Each line in the entries that has the word "feature" has to be copied.
[Opening Dataset entries section]
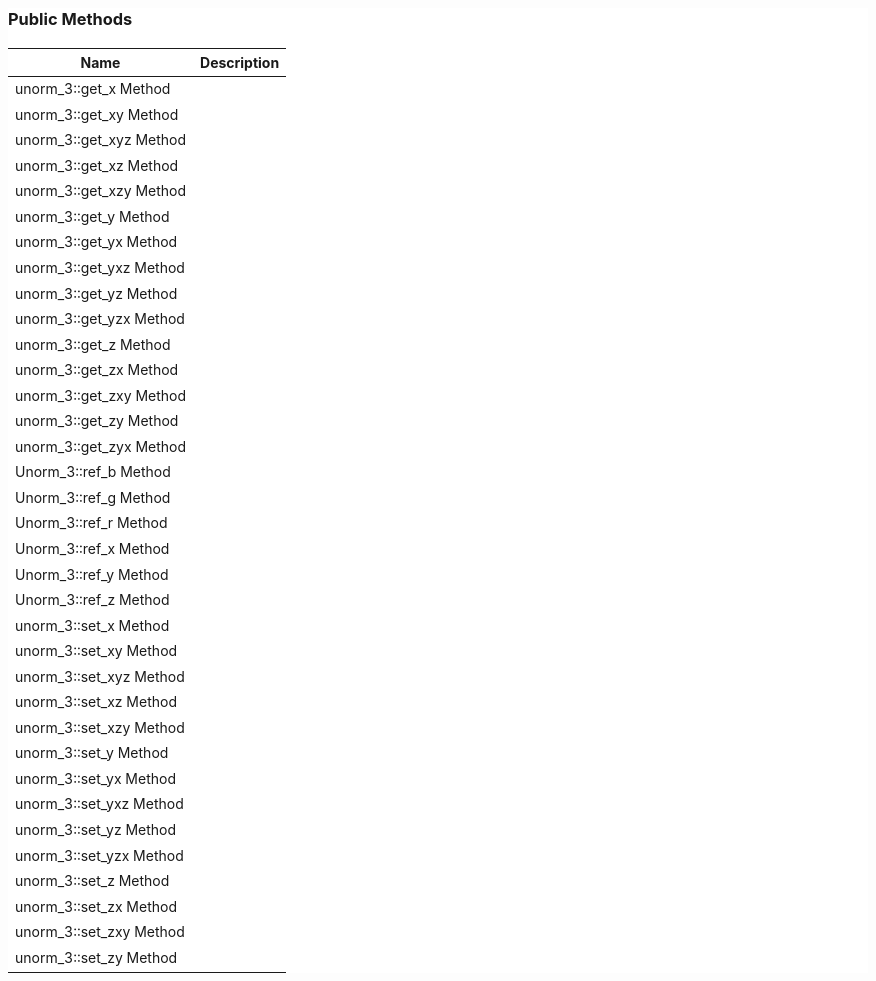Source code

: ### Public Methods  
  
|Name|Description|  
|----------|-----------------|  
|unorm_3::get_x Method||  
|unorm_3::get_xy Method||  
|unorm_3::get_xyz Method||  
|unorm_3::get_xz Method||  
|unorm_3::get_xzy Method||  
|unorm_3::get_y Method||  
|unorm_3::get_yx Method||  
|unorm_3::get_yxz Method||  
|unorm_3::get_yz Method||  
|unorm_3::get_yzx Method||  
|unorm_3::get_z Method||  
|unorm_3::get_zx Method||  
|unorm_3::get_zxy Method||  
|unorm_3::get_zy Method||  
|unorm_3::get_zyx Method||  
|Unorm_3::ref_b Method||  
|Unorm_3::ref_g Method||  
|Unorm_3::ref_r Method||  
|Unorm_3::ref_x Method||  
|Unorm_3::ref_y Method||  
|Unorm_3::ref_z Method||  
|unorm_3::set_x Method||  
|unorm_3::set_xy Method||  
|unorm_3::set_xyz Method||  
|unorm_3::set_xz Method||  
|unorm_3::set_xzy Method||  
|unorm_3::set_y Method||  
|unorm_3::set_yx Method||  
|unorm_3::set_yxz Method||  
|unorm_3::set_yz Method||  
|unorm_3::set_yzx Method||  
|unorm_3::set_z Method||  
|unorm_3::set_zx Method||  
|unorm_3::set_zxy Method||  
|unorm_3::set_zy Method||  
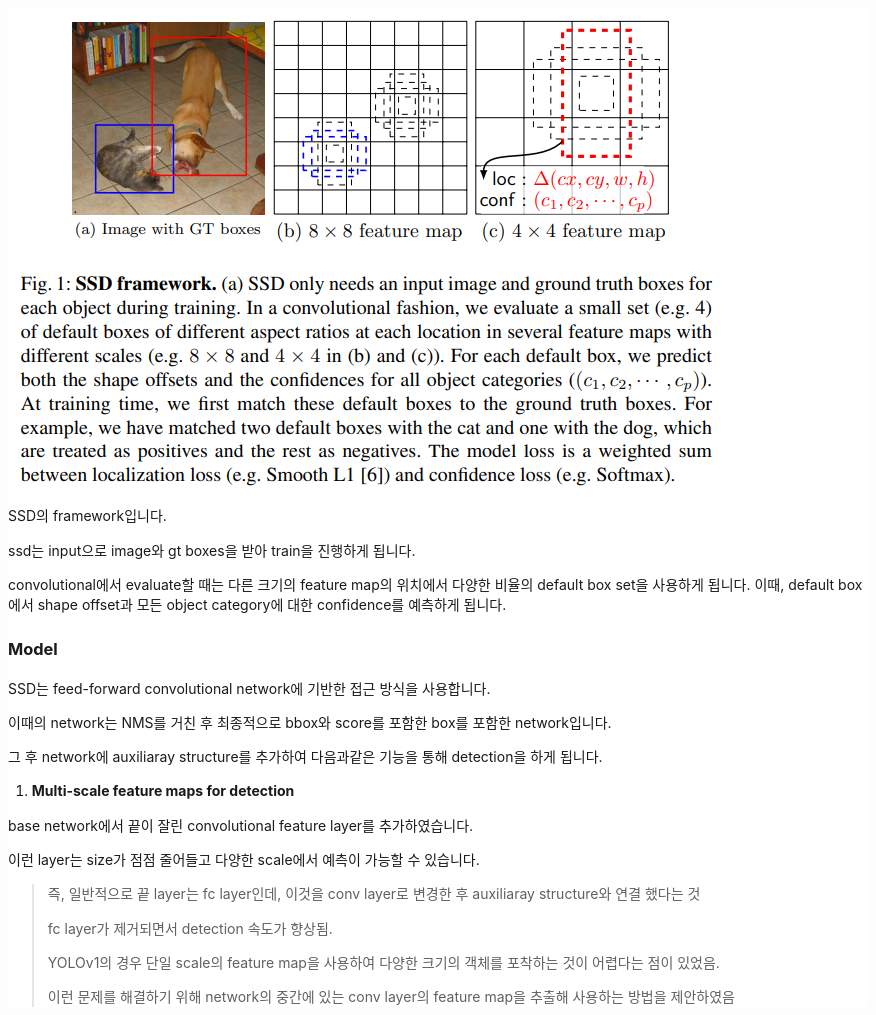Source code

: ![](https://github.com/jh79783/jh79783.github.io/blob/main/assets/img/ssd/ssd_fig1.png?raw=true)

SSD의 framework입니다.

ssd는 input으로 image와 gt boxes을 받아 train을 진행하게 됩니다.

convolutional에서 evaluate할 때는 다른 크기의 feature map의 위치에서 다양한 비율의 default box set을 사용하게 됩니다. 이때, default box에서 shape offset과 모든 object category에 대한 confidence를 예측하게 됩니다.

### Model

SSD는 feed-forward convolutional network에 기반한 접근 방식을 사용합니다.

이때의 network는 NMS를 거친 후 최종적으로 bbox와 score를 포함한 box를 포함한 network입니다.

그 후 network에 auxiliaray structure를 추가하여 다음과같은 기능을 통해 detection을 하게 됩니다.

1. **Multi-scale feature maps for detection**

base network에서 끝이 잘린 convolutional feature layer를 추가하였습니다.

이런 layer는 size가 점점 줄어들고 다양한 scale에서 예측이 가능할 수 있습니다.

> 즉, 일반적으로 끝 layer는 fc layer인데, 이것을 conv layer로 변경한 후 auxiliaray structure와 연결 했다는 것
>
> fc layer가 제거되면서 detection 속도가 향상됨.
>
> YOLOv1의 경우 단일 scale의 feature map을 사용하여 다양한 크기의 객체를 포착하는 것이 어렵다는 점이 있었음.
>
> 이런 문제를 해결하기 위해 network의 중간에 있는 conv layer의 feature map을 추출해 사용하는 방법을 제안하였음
[Closing Dataset entries section]
_Response below_
convolutional에서 evaluate할 때는 다른 크기의 feature map의 위치에서 다양한 비율의 default box set을 사용하게 됩니다. 이때, default box에서 shape offset과 모든 object category에 대한 confidence를 예측하게 됩니다.
1. **Multi-scale feature maps for detection**
base network에서 끝이 잘린 convolutional feature layer를 추가하였습니다.
> YOLOv1의 경우 단일 scale의 feature map을 사용하여 다양한 크기의 객체를 포착하는 것이 어렵다는 점이 있었음.
> 이런 문제를 해결하기 위해 network의 중간에 있는 conv layer의 feature map을 추출해 사용하는 방법을 제안하였음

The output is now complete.